Back in 2018, The Morning Call reported that, “Bethlehem area couple blamed landfill for horrific stench. But lawyers say homeowners mistook the culprit.” In this case, a local family found a law firm to file a lawsuit on their behalf (and for 8,400 nearby households).

 

But in this case – during her deposition, the lead plaintiff revealed that she had identified the Bethlehem Wastewater Treatment Plant as the source of the smell, not the landfill. She voluntarily dismissed the lawsuit at that point.

 

And here we are some six years later, with the same tired methods of disrupting what is otherwise a highly regulated, well-run, and neighborly business. Organized odor complaints, harassment and ‘know-it-all’ questions at the various local committee meetings, and conflicts-of-interest based on property ownership of family members.
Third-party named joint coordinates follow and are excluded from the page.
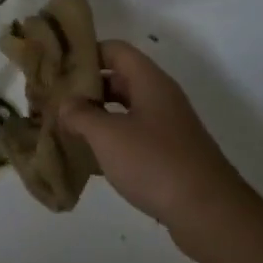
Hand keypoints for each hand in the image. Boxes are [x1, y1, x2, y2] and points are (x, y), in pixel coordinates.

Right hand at [59, 40, 253, 257]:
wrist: (208, 212)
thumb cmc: (155, 163)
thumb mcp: (108, 135)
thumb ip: (80, 114)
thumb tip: (66, 103)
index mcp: (150, 82)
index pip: (115, 50)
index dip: (86, 53)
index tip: (57, 67)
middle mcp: (161, 98)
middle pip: (119, 79)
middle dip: (86, 88)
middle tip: (54, 100)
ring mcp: (168, 127)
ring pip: (125, 110)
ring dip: (96, 116)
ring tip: (64, 127)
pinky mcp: (169, 154)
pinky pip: (134, 136)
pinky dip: (111, 140)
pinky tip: (89, 158)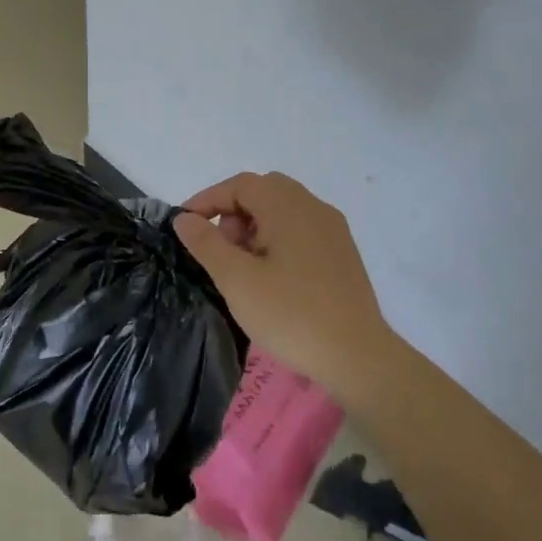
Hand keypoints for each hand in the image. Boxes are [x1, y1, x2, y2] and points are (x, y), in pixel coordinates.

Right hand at [174, 172, 398, 402]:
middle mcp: (314, 208)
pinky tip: (270, 278)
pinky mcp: (342, 255)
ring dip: (254, 228)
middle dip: (233, 214)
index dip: (207, 200)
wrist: (357, 356)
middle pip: (263, 192)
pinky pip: (300, 231)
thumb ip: (206, 243)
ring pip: (283, 212)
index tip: (185, 227)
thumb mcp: (236, 279)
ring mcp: (333, 231)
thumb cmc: (291, 313)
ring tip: (241, 268)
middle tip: (218, 249)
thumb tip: (184, 219)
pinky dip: (276, 240)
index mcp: (288, 206)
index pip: (240, 184)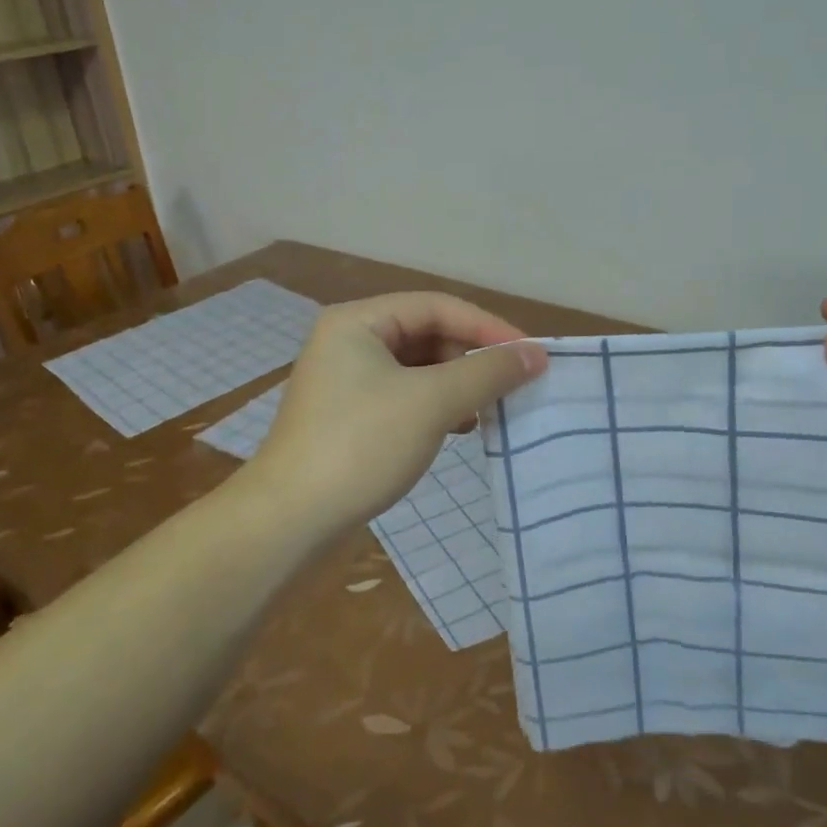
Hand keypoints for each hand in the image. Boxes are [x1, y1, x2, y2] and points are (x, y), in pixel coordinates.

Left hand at [246, 293, 547, 535]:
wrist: (290, 520)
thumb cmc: (360, 446)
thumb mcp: (432, 402)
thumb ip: (487, 373)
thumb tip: (536, 353)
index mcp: (358, 321)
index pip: (437, 307)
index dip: (488, 327)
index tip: (531, 355)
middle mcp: (348, 341)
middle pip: (427, 334)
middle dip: (471, 358)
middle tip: (511, 386)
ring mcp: (346, 380)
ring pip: (418, 369)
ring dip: (456, 385)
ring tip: (488, 410)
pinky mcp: (349, 416)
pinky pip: (404, 396)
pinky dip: (435, 407)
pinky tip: (458, 428)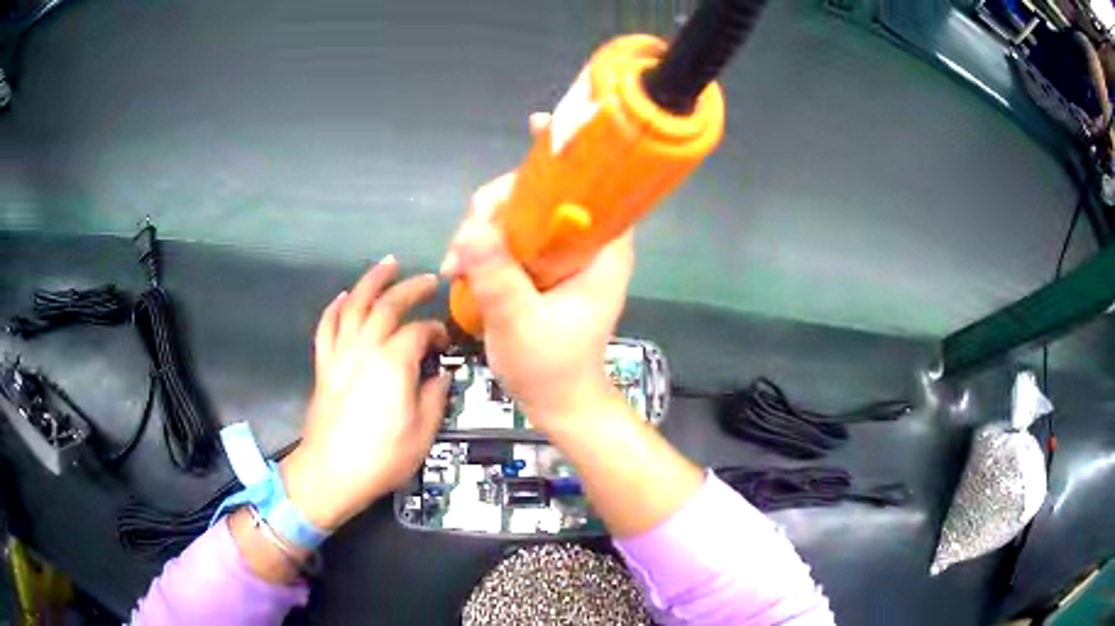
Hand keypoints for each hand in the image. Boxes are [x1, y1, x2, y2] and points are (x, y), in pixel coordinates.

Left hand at [281, 256, 449, 530]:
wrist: (331, 473)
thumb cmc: (381, 457)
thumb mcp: (422, 433)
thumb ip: (434, 397)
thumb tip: (439, 375)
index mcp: (393, 363)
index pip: (418, 331)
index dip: (435, 331)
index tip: (444, 340)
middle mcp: (365, 348)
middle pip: (387, 305)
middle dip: (410, 288)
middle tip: (427, 279)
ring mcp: (340, 353)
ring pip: (353, 305)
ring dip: (370, 282)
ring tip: (386, 265)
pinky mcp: (323, 365)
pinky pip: (326, 327)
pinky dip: (335, 308)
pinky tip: (344, 297)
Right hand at [440, 113, 634, 428]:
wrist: (556, 401)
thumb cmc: (551, 368)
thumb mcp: (521, 324)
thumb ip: (498, 276)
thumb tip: (470, 228)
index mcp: (600, 251)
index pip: (594, 186)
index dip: (569, 153)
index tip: (540, 128)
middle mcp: (584, 243)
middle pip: (541, 193)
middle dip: (497, 204)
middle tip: (465, 239)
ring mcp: (559, 254)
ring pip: (518, 213)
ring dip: (481, 227)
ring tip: (456, 263)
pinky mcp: (539, 266)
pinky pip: (509, 236)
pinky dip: (482, 244)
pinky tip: (460, 267)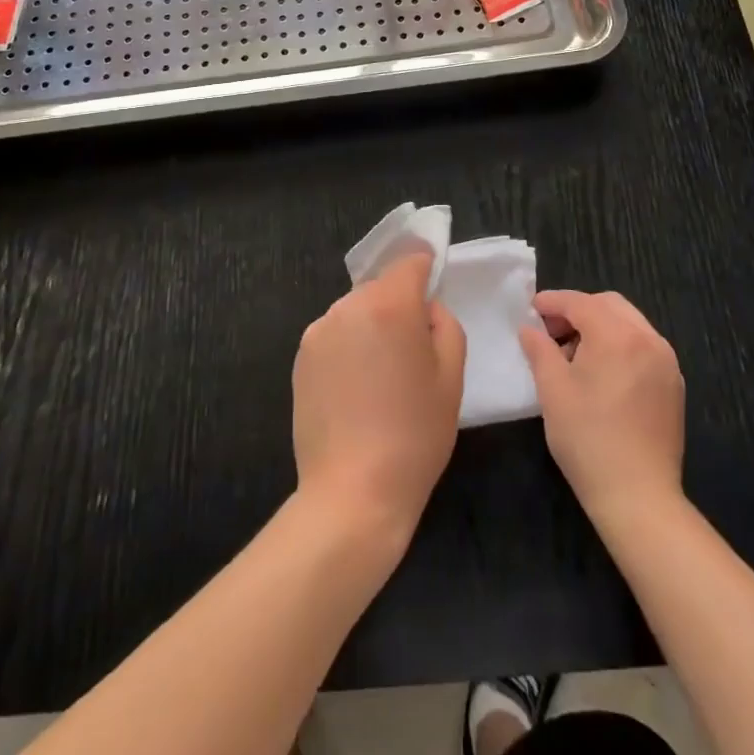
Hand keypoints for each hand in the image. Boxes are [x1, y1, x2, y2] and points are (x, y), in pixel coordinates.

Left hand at [292, 253, 465, 540]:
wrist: (353, 492)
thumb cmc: (414, 435)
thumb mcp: (451, 377)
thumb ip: (444, 325)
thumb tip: (426, 308)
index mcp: (390, 306)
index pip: (410, 263)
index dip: (425, 266)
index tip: (434, 278)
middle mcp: (348, 306)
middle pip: (381, 288)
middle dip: (399, 305)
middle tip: (414, 347)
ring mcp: (319, 331)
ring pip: (356, 311)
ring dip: (372, 326)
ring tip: (383, 375)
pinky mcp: (301, 357)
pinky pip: (335, 335)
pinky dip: (349, 346)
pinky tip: (357, 388)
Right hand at [519, 290, 685, 524]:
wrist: (639, 497)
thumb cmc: (588, 439)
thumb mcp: (552, 390)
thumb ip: (539, 349)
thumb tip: (530, 329)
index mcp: (617, 336)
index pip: (580, 302)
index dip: (552, 302)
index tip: (531, 310)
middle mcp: (648, 339)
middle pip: (609, 305)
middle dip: (578, 310)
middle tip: (551, 332)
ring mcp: (666, 362)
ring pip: (629, 323)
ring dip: (600, 326)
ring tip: (574, 353)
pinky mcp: (673, 384)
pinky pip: (644, 346)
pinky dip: (620, 344)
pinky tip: (602, 372)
Sad.

 

How many people “smell” something and like the clueless plaintiff above, blame the wrong culprit? And what’s been done about the sewage being dumped directly into the Lehigh River?   

 

What we should keep in perspective is just how little odor (and inconvenience) is generated by the truly mind-blowing volume of trash that is piled there. The engineering and thought that goes into an operation that large is amazing and their safety record speaks for itself. Sure, they have odor complaints. It’s a huge pile of trash. But that trash – that you and I both put out weekly – must go somewhere.

 

At least we get something in exchange – in the form of payment covering nearly 1/3 of our local expenses. And that’s a good deal considering that the landfill has been here longer than all of us – to continue to get that return on the land helps maintain low taxes for us all. And those benefits extend to their newly launched efforts of reclaimed energy through landfill gas collection and conversion – which benefits local businesses and residents alike.